The shrub grows on sandy soils in seasonally wet lowland areas as well as hills and dunes. It regenerates after bushfire by resprouting from its underground lignotuber. Pollinators include honeyeaters, particularly the western spinebill, which can access the nectar with its long curved bill, and the silvereye, which punctures the flower tube. The most commonly cultivated Adenanthos species in Australia, it has a long flowering period and attracts honeyeaters to the garden. It is harvested for the cut flower industry.
Common names for this species include basket flower, glandflower, jugflower and stick-in-the-jug. In the King George Sound vicinity the Aboriginal name Cheeuk is sometimes used.

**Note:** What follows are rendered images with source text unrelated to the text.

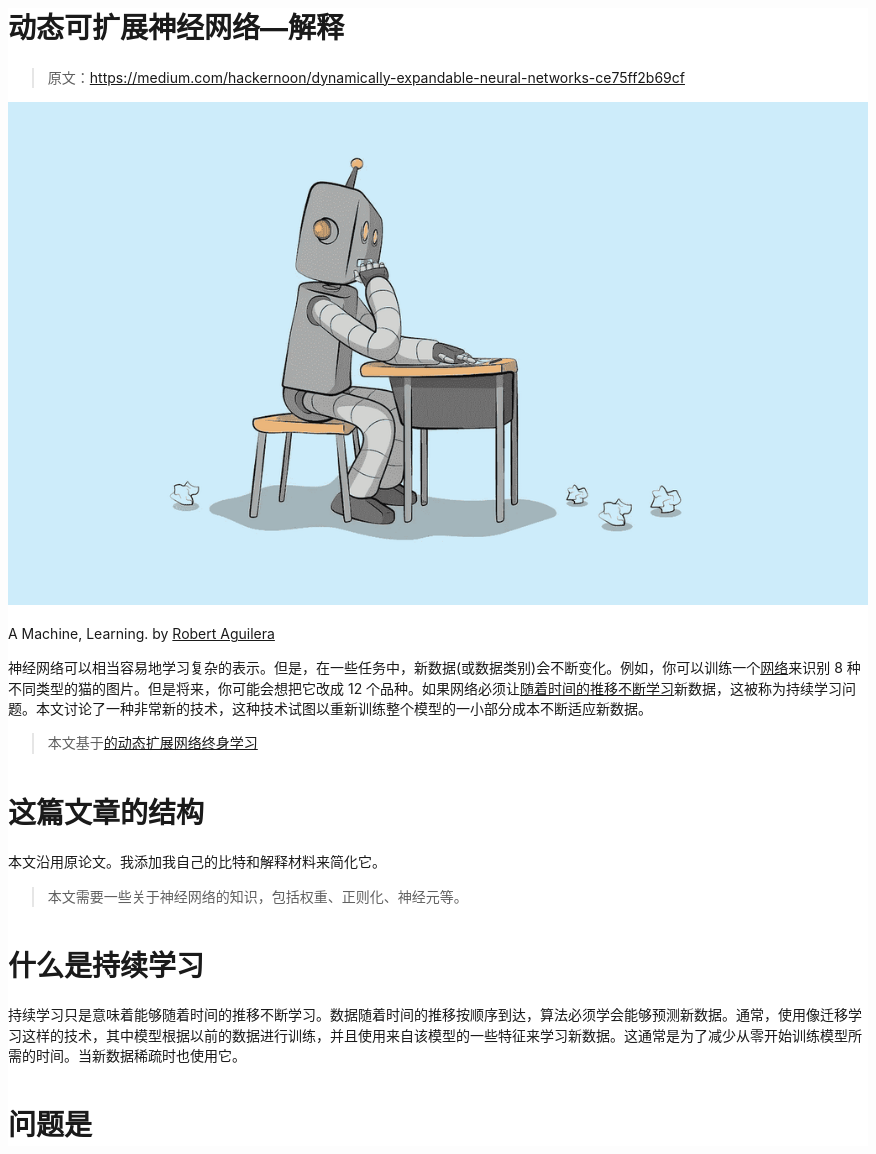 # 动态可扩展神经网络—解释

> 原文：<https://medium.com/hackernoon/dynamically-expandable-neural-networks-ce75ff2b69cf>

![](img/b2bd5ebd36d3f29c7e8fdb203f14ab9f.png)

A Machine, Learning. by [Robert Aguilera](http://robertaguileradesign.com)

神经网络可以相当容易地学习复杂的表示。但是，在一些任务中，新数据(或数据类别)会不断变化。例如，你可以训练一个[网络](https://hackernoon.com/tagged/network)来识别 8 种不同类型的猫的图片。但是将来，你可能会想把它改成 12 个品种。如果网络必须让[随着时间的推移不断学习](https://hackernoon.com/tagged/learning)新数据，这被称为持续学习问题。本文讨论了一种非常新的技术，这种技术试图以重新训练整个模型的一小部分成本不断适应新数据。

> 本文基于[的动态扩展网络终身学习](https://arxiv.org/pdf/1708.01547v2.pdf)

# 这篇文章的结构

本文沿用原论文。我添加我自己的比特和解释材料来简化它。

> 本文需要一些关于神经网络的知识，包括权重、正则化、神经元等。

# 什么是持续学习

持续学习只是意味着能够随着时间的推移不断学习。数据随着时间的推移按顺序到达，算法必须学会能够预测新数据。通常，使用像迁移学习这样的技术，其中模型根据以前的数据进行训练，并且使用来自该模型的一些特征来学习新数据。这通常是为了减少从零开始训练模型所需的时间。当新数据稀疏时也使用它。

# 问题是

Abundant and widespread the species occurs in coastal regions of Southwest Australia, from Gingin and Muchea north of Perth south to Augusta and east along the south coast to Green Range, east of Albany. It also occurs in the Stirling Range, a possible disjunction; and at Narrogin, a certain and substantial disjunction. Nelson tentatively explains these disjunct populations in terms of natural climate fluctuations: during times of higher rainfall, the distribution of A. obovatuswould have been much more extensive.